Let us focus on two major operators in the Aerospace & Defense space – The Boeing Company (BA - Free Report) and Airbus Group (EADSY - Free Report) .

At present, Boeing has a market capitalization of $97.71 billion, while that of Airbus is $54.33 billion. Let's see how these two companies fare on some key metrics.

Last 12-Month Return

In the last 12 months, Boeing’s stock has gained 29.6%, better than Airbus’ return of 15.5%.


 
Boeing’s return was better than the Zacks categorized Aerospace –Defense industry’s increase of 23.4% during this time frame, while Airbus underperformed.



Valuation

Boeing’s stock is presently trading at a forward P/E multiple of 17.2, more expensive than Airbus, which is trading a multiple of 13.1. Again, Boeing is trading a premium compared with the industry’s multiple of 16.6, while Airbus is trading at a discount. The premium is justified given Boeing’s wide spectrum of product offerings in both the commercial and defense markets.

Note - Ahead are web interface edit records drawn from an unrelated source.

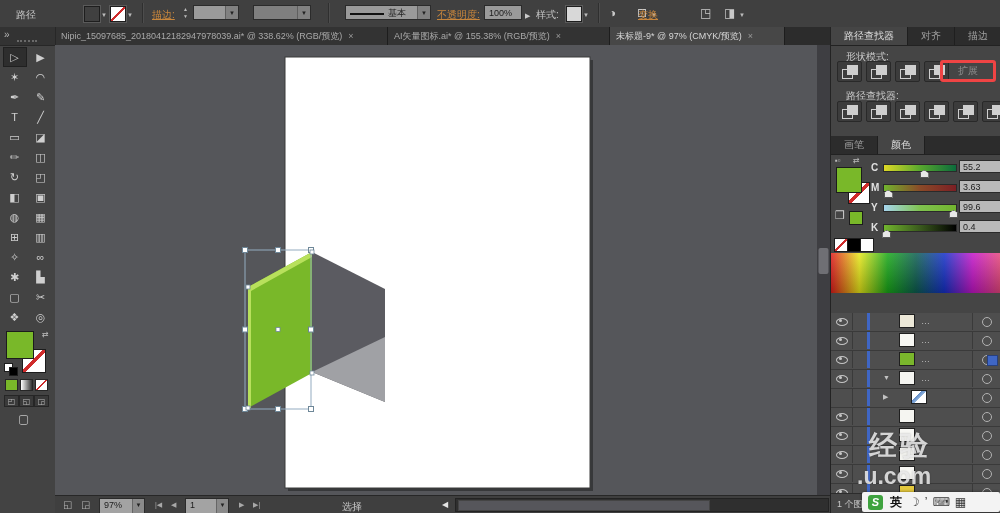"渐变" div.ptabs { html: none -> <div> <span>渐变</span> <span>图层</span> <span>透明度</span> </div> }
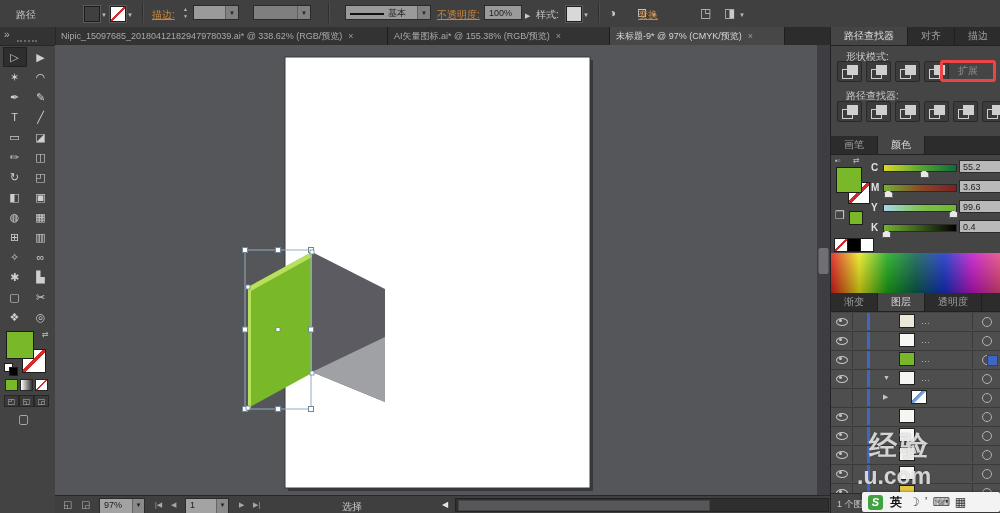"经验" span.wm { html: <span>经验</span> -> none }
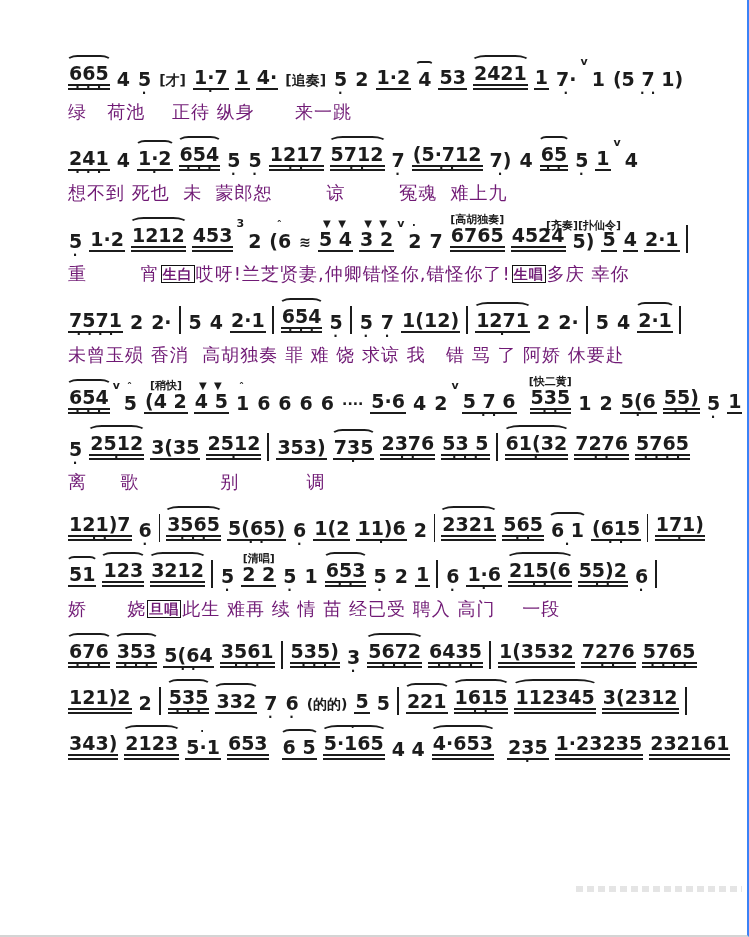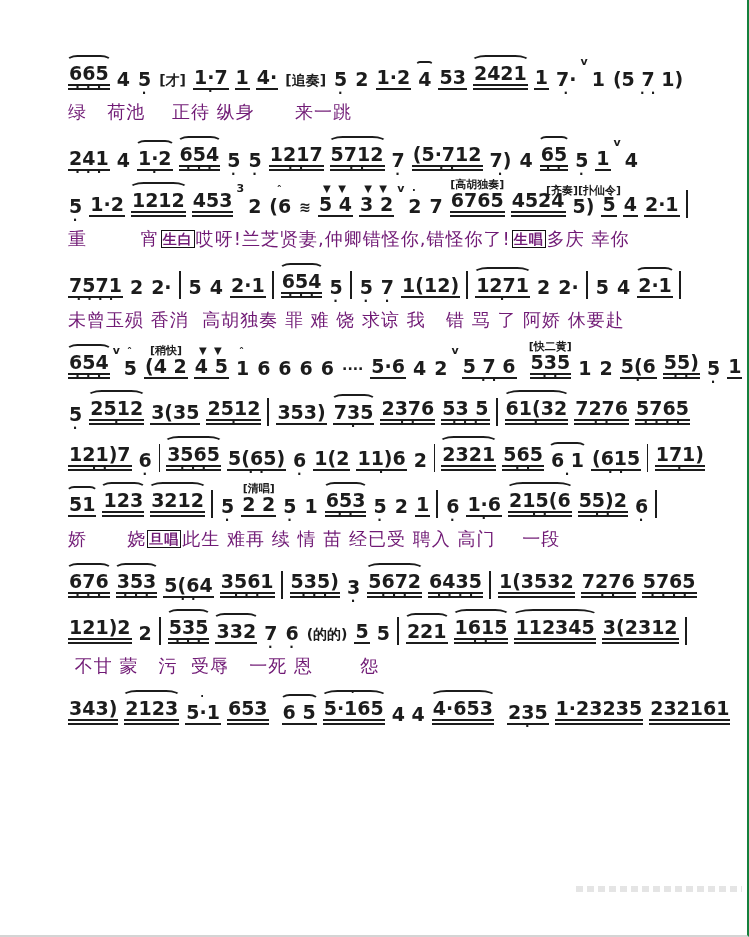"665" .page { border-right: 2px solid #15803d -> 2px solid #3b82f6 }
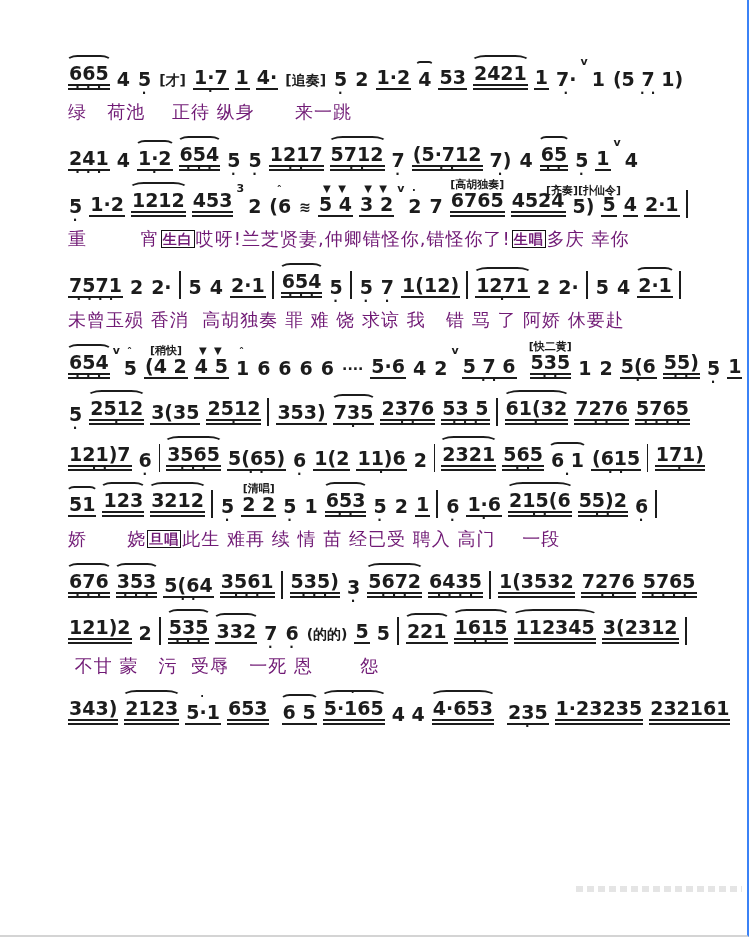"想不到 死也 未 蒙郎恕 谅" div.lyrics-row { html: none -> <div>想不到 死也 未 蒙郎恕 谅 冤魂 难上九</div> }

Rank & Subindustry Ranking

Both Boeing and Airbus currently have a Zacks Rank #3 (Hold). The Aerospace – Defense Zacks Industry Rank #29 out of the 265 industries in our coverage is also impressive.  

Commercial Aircraft Orders & Backlog

In 2016, Airbus logged net booking of 731 aircraft, beating Boeing’s figure of 668 planes.

At the end of 2016, total commercial airline industry backlog stood at 12,589 jets, out of which Airbus’ share was 55% or 6,874 aircraft, while Boeing has a 45% share or 5,715 aircraft.

Earnings Trend

Increasing demand of cost-efficient planes has been driving the performance of these two global aircraft manufacturers.

Boeing has outperformed the Zacks Consensus Estimate in three out of the last four quarters with an average earnings beat of 24.66%. Airbus is also riding high on strong order and delivered positive earnings surprises in the last four quarters.

Estimate Revision

For 2016, Boeing witnessed three upward and three downward estimate revisions in the last 60 days, increasing the Zacks Consensus Estimate by a penny to $7.12. For 2017, there have been six downward revisions and no upward revision. The Zacks Consensus Estimate for 2017 declined 1.7% to $9.19.

On the other hand, Airbus’ Zacks Consensus Estimate for 2016 and 2017 remained the same over the last 60 days at 97 cents and $1.33, respectively.

Long-Term Growth Expectations

For the long term (3–5 years), Airbus expects earnings growth of 17.5%, outpacing Boeing’s expectations of 13%.

Factors to Impact Results

Boeing is one of the major global players in the defense space. Its defense business stands out among its peers by virtue of its broadly diversified programs, strong order bookings and order backlog. President-elect Donald Trump is expected to introduce an increase in the U.S. defense budget, which would translate into a rise in defense orders for Boeing. The company had a defense backlog of $53 billion at the end of third-quarter 2016.

Airbus too has a significant presence in the defense space and is the leading defense company of Europe. The company offers high-quality products to its clients and currently has a backlog of €43 billion.

Dividend Yield

Boeing currently has a dividend yield of 2.46%, while that of Airbus is 1.58%. Both the companies’ current dividend yield fared better than the industry’s yield of 0.73%.

VGM Score

Since both these aerospace and defense heavyweights are fighting neck and neck, let us fall back on our VGM score. This score allows investors to eliminate the negative aspects of stocks and pick the winners.

Boeing currently has a VGM Score of A, while that of Airbus is D.

Stocks to Pick

Investors interested in the aerospace & defense industry may consider Lockheed Martin Corporation (LMT - Free Report) and Huntington Ingalls Industries Inc. (HII - Free Report) . While Lockheed Martin sports a Zacks Rank #1 (Strong Buy), Huntington Ingalls carries a Zacks Rank #2 (Buy). You can see the complete list of today’s Zacks #1 Rank stocks here.

Final Call

Even though the companies hold the same rank, Airbus enjoys a lead in terms of long-term earnings growth and aircraft backlog while Boeing boasts a higher dividend yield and better investor return.

However, the scales tip in favor of Boeing when it comes to the VGM score.